Louisianans racked up a big win as parameters of the impending Meta, Inc. data center in Richland Parish put the effort on course for delivering maximal economic benefits with minimal consumer costs.
A number of special interests tried to prevent that. Some were anti-fossil fuel/pro-catastrophic anthropogenic global warming believers who primarily oppose the effort because it would encourage significantly more natural gas use and secondarily as they desire guaranteed greater use of more expensive/less reliable renewable sources of energy for the project. Others are aggrieved large-scale consumers who want to create alternative paths for energy acquisition without having to go through Entergy Louisiana, the supplier for the project.
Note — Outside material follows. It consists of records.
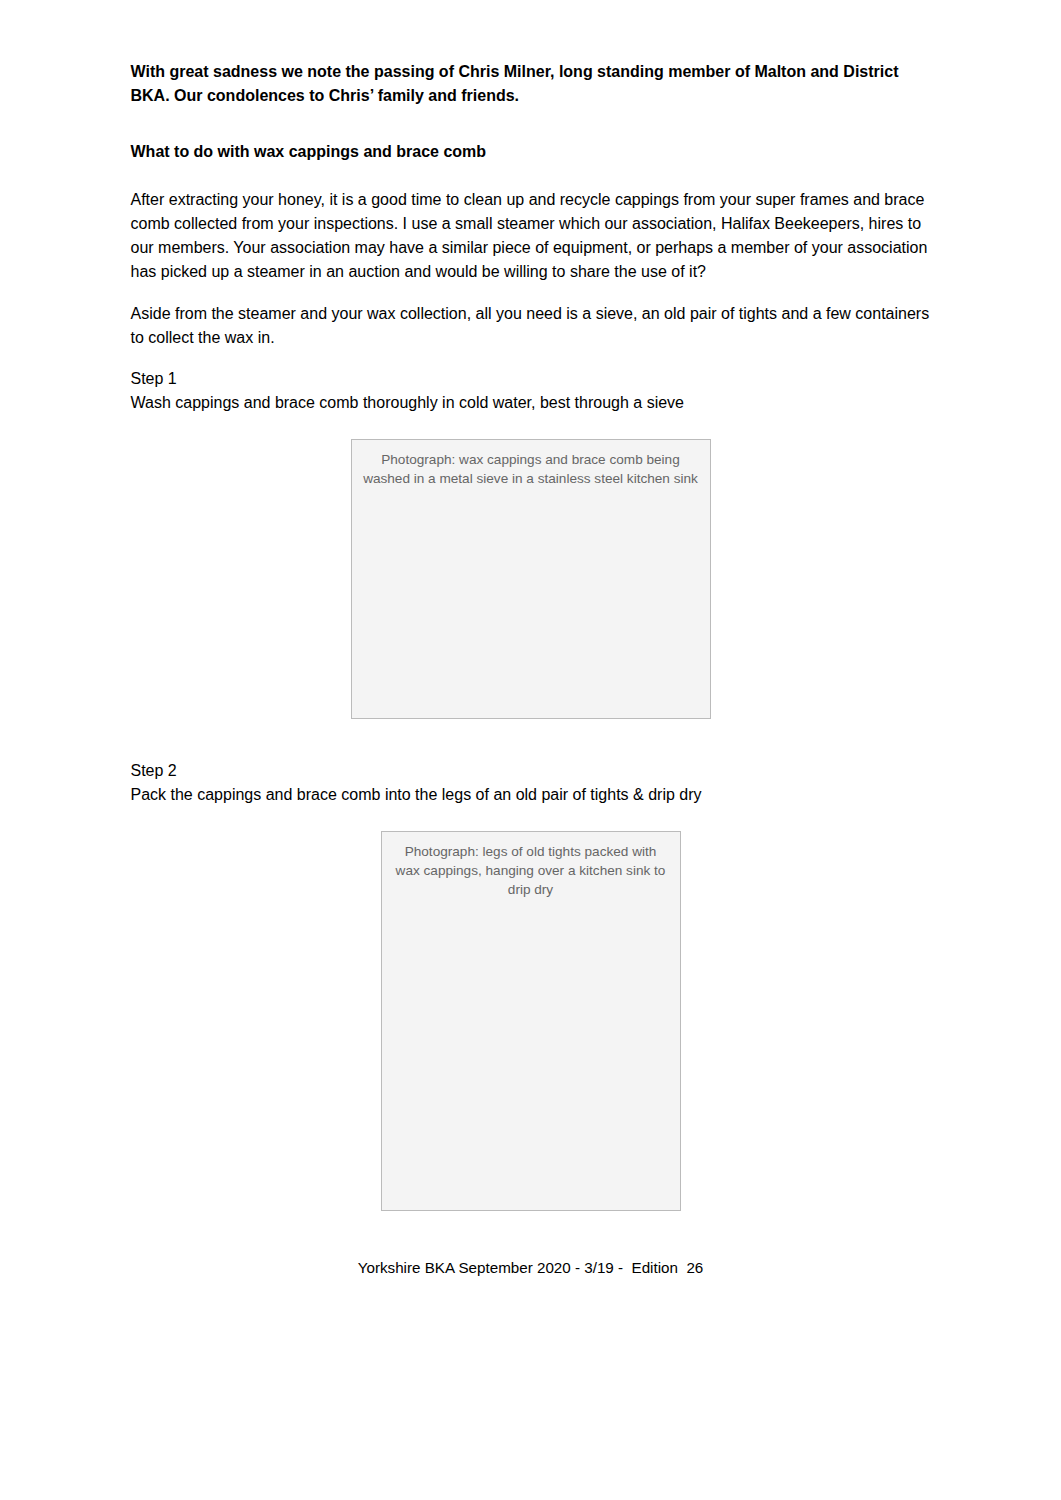With great sadness we note the passing of Chris Milner, long standing member of Malton and District BKA. Our condolences to Chris’ family and friends.
What to do with wax cappings and brace comb
After extracting your honey, it is a good time to clean up and recycle cappings from your super frames and brace comb collected from your inspections. I use a small steamer which our association, Halifax Beekeepers, hires to our members. Your association may have a similar piece of equipment, or perhaps a member of your association has picked up a steamer in an auction and would be willing to share the use of it?
Aside from the steamer and your wax collection, all you need is a sieve, an old pair of tights and a few containers to collect the wax in.
Step 1
Wash cappings and brace comb thoroughly in cold water, best through a sieve
Photograph: wax cappings and brace comb being washed in a metal sieve in a stainless steel kitchen sink
Step 2
Pack the cappings and brace comb into the legs of an old pair of tights & drip dry
Photograph: legs of old tights packed with wax cappings, hanging over a kitchen sink to drip dry
Yorkshire BKA September 2020 - 3/19 - Edition 26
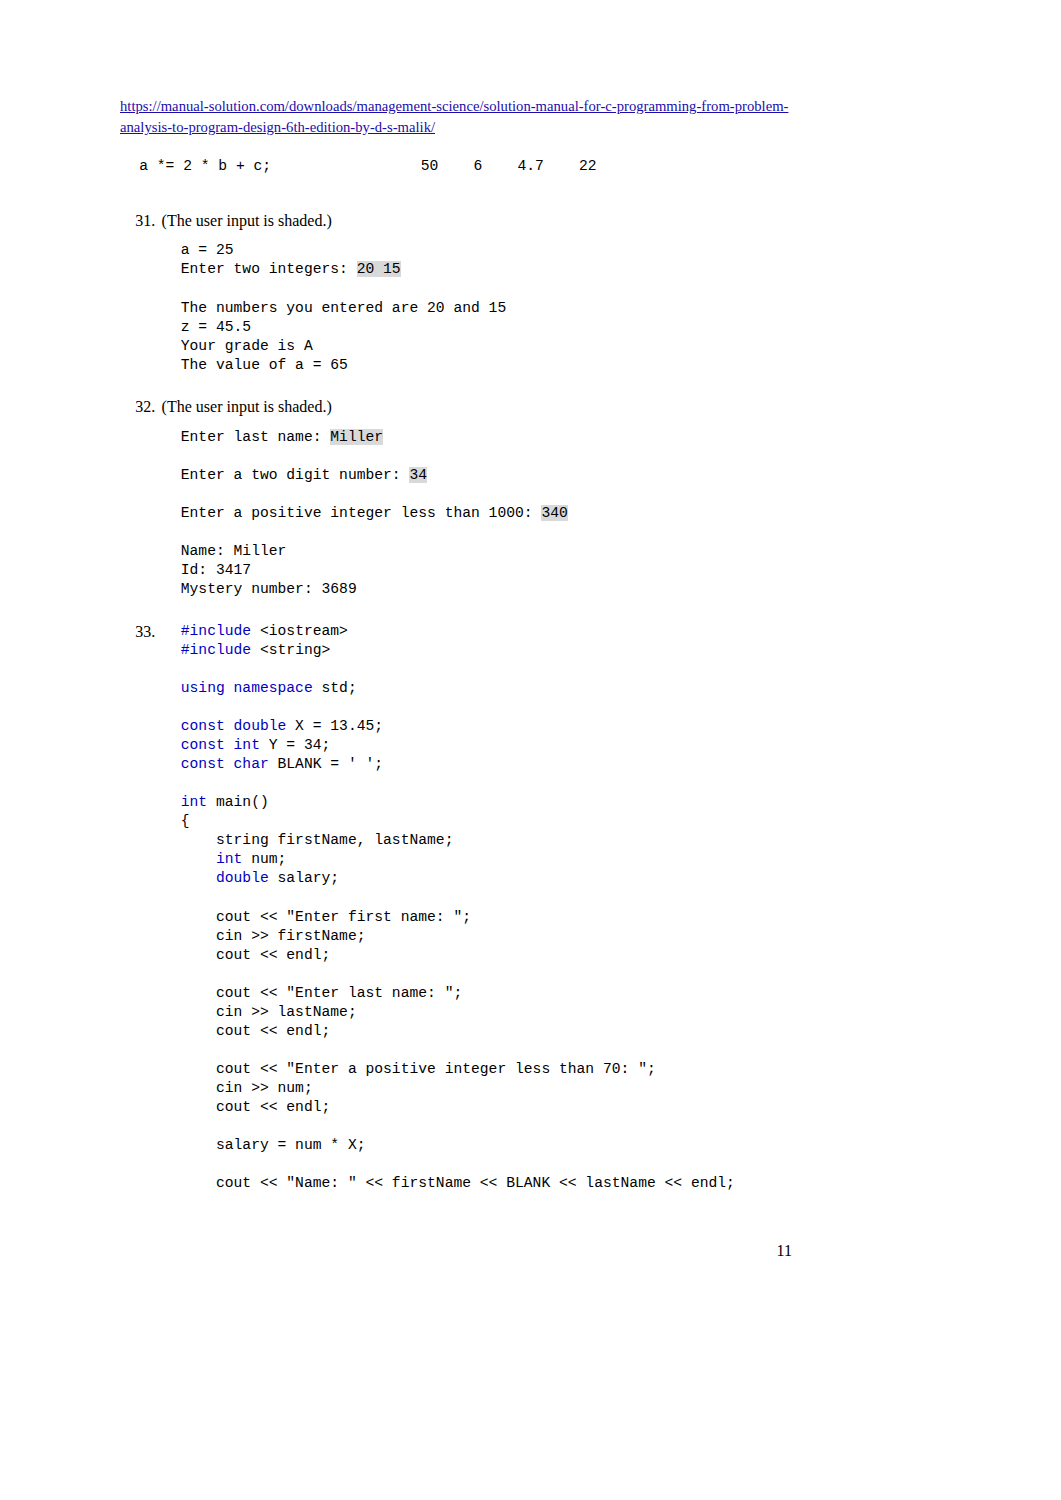https://manual-solution.com/downloads/management-science/solution-manual-for-c-programming-from-problem-analysis-to-program-design-6th-edition-by-d-s-malik/
a *= 2 * b + c;                 50    6    4.7    22
31. (The user input is shaded.)
a = 25
Enter two integers: 20 15

The numbers you entered are 20 and 15
z = 45.5
Your grade is A
The value of a = 65
32. (The user input is shaded.)
Enter last name: Miller

Enter a two digit number: 34

Enter a positive integer less than 1000: 340

Name: Miller
Id: 3417
Mystery number: 3689
33.
#include <iostream>
#include <string>

using namespace std;

const double X = 13.45;
const int Y = 34;
const char BLANK = ' ';

int main()
{
    string firstName, lastName;
    int num;
    double salary;

    cout << "Enter first name: ";
    cin >> firstName;
    cout << endl;

    cout << "Enter last name: ";
    cin >> lastName;
    cout << endl;

    cout << "Enter a positive integer less than 70: ";
    cin >> num;
    cout << endl;

    salary = num * X;

    cout << "Name: " << firstName << BLANK << lastName << endl;
11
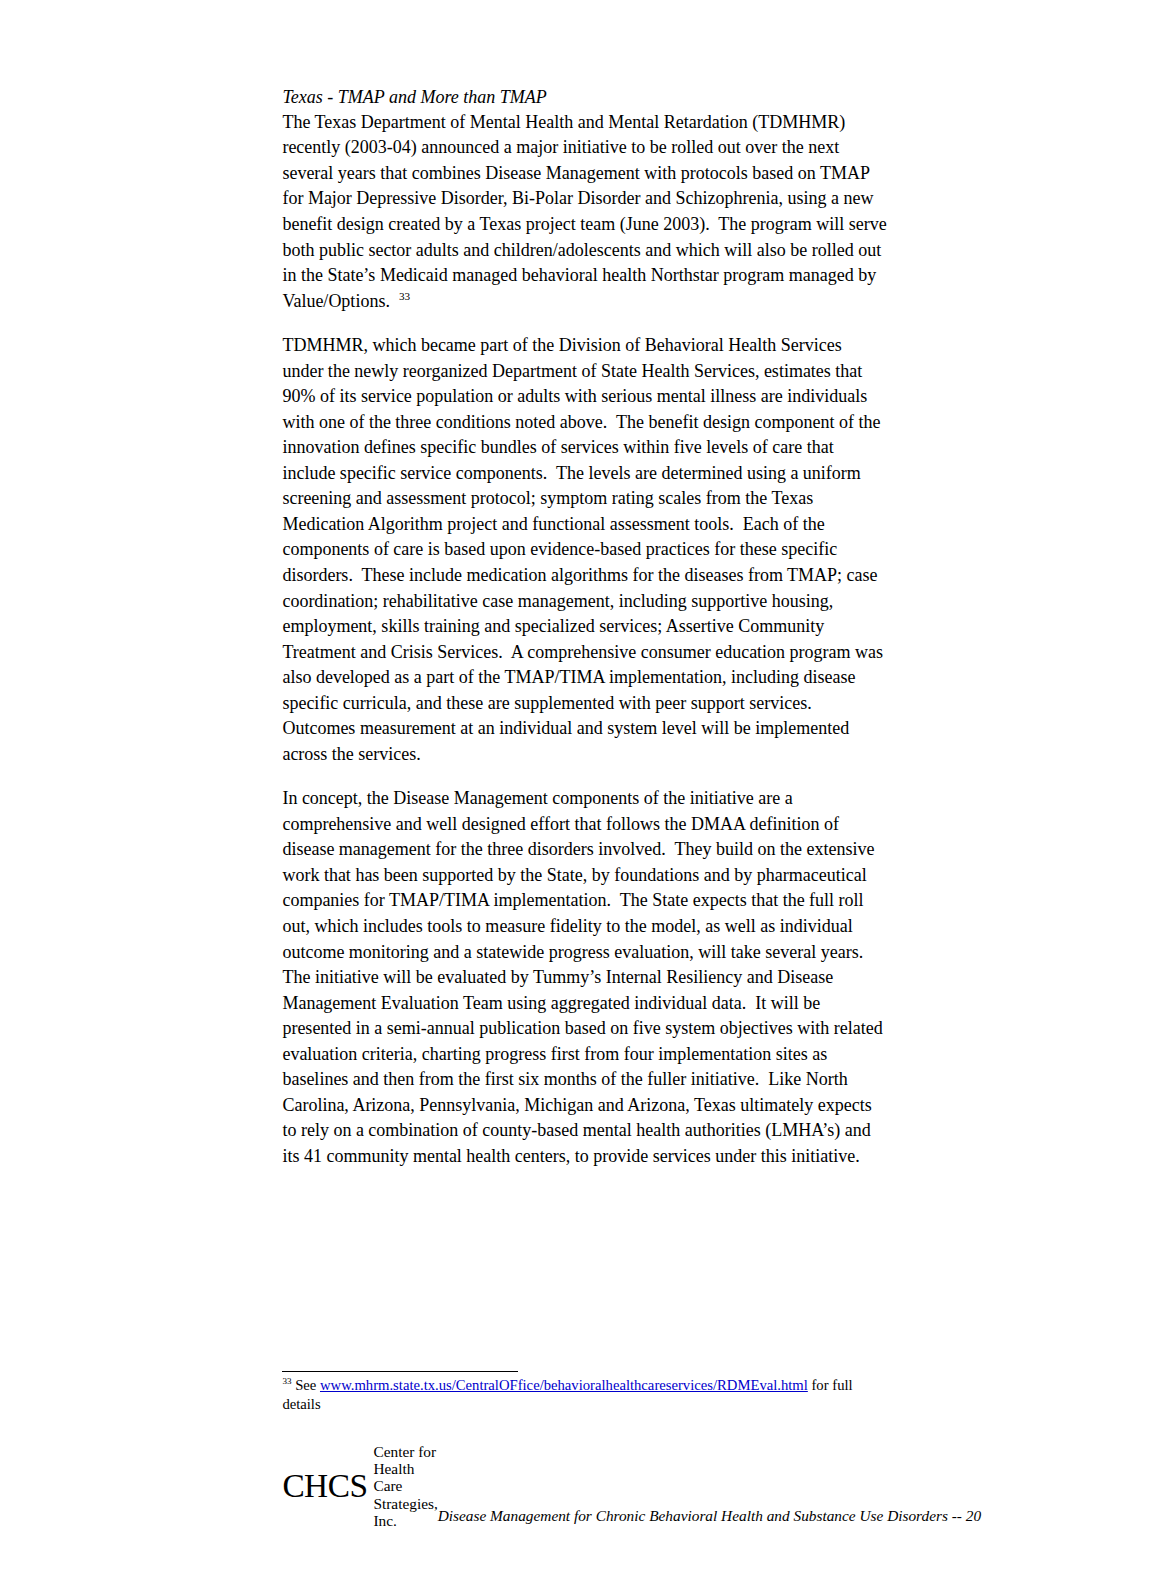Texas - TMAP and More than TMAP
The Texas Department of Mental Health and Mental Retardation (TDMHMR) recently (2003-04) announced a major initiative to be rolled out over the next several years that combines Disease Management with protocols based on TMAP for Major Depressive Disorder, Bi-Polar Disorder and Schizophrenia, using a new benefit design created by a Texas project team (June 2003). The program will serve both public sector adults and children/adolescents and which will also be rolled out in the State’s Medicaid managed behavioral health Northstar program managed by Value/Options. 33
TDMHMR, which became part of the Division of Behavioral Health Services under the newly reorganized Department of State Health Services, estimates that 90% of its service population or adults with serious mental illness are individuals with one of the three conditions noted above. The benefit design component of the innovation defines specific bundles of services within five levels of care that include specific service components. The levels are determined using a uniform screening and assessment protocol; symptom rating scales from the Texas Medication Algorithm project and functional assessment tools. Each of the components of care is based upon evidence-based practices for these specific disorders. These include medication algorithms for the diseases from TMAP; case coordination; rehabilitative case management, including supportive housing, employment, skills training and specialized services; Assertive Community Treatment and Crisis Services. A comprehensive consumer education program was also developed as a part of the TMAP/TIMA implementation, including disease specific curricula, and these are supplemented with peer support services. Outcomes measurement at an individual and system level will be implemented across the services.
In concept, the Disease Management components of the initiative are a comprehensive and well designed effort that follows the DMAA definition of disease management for the three disorders involved. They build on the extensive work that has been supported by the State, by foundations and by pharmaceutical companies for TMAP/TIMA implementation. The State expects that the full roll out, which includes tools to measure fidelity to the model, as well as individual outcome monitoring and a statewide progress evaluation, will take several years. The initiative will be evaluated by Tummy’s Internal Resiliency and Disease Management Evaluation Team using aggregated individual data. It will be presented in a semi-annual publication based on five system objectives with related evaluation criteria, charting progress first from four implementation sites as baselines and then from the first six months of the fuller initiative. Like North Carolina, Arizona, Pennsylvania, Michigan and Arizona, Texas ultimately expects to rely on a combination of county-based mental health authorities (LMHA’s) and its 41 community mental health centers, to provide services under this initiative.
33 See www.mhrm.state.tx.us/CentralOFfice/behavioralhealthcareservices/RDMEval.html for full details
CHCS
Center for
Health Care Strategies, Inc.
Disease Management for Chronic Behavioral Health and Substance Use Disorders -- 20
Over the past few months, activity has involved attempts by opponents to delay the expedited approval process, but an administrative law judge sidetracked multiple efforts to do so. This led to a two-day hearing earlier this month that will lead to a recommendation by the judge about the parameters for approval by the Louisiana Public Service Commission, but public aspects of that already have been worked out in a settlement agreement among all parties. The LPSC must give eventual approval because Entergy wants to build and operate three natural gas plants as the bulk of power for Meta’s operations.
Meta said it would commit 1.5 gigawatts at least, and then bumped this up to 2 GW, of renewable resources into the power commitment that could go as high as 5 GW, although Entergy’s request is for 3 GW of capacity. However, crucially and desirably Entergy is not unequivocally committed to having to provide that renewable source portion in the settlement.
That noted, Meta has served notice it can go out and seek this on its own, just last week signing an agreement to supply Texas operations with 600 megawatts of renewable resources. However, as long as Entergy isn’t involved, there’s no chance this more expensive provision would be passed along to other ratepayers.
Opponents also are distressed that the guaranteed portion of the contract extends only 15 years, whereas the typical gas generator lasts twice that length in service, with them saying that costs beyond the contract if terminated then would fall onto Entergy ratepayers. This is a tactic to discourage building of more fossil fuel capacity. However, Entergy notes that projected service growth could absorb that capacity if it becomes available, negating the need for it to build other new generating sources and pass that on to consumers.
Finally, opponents object to Meta not paying in entirety all new costs associated with the project, principally expenses for transmission, as a tactic to increase Meta project costs to stall the deal. But Entergy reasonably notes some of this capacity can be used to send power to customers other than Meta, so Meta shouldn’t have to pay full freight.
The settlement reflected these sentiments, and it appears very probable the PSC will hew closely to that when it decides formally later this year. Often a skeptic of new fossil fuel provision and possessing CAGW sympathies, the area’s Democrat Public Service Commissioner Foster Campbell has backed the project, and the PSC majority Republican commissioners seem highly likely to concur.
It needs to follow through along the settlement parameters. The economic impact will be sizeable in northeast Louisiana, according to a study commissioned by the Grow NELA interest group. It predicts 545 direct permanent jobs created, almost all in the region, at an average salary of over $75,000 yearly, beefing up sales tax revenues by $163 million over five years. Another $200 million in infrastructure improvements will spill over, and temporary construction activity will pump in another $320 million.
Naysayers to the eminently reasonable deal as currently on the table would toss this away as they cower to their unfounded CAGW fears. The PSC must ignore that emotional outburst and stick to the facts to ratify the Entergy request.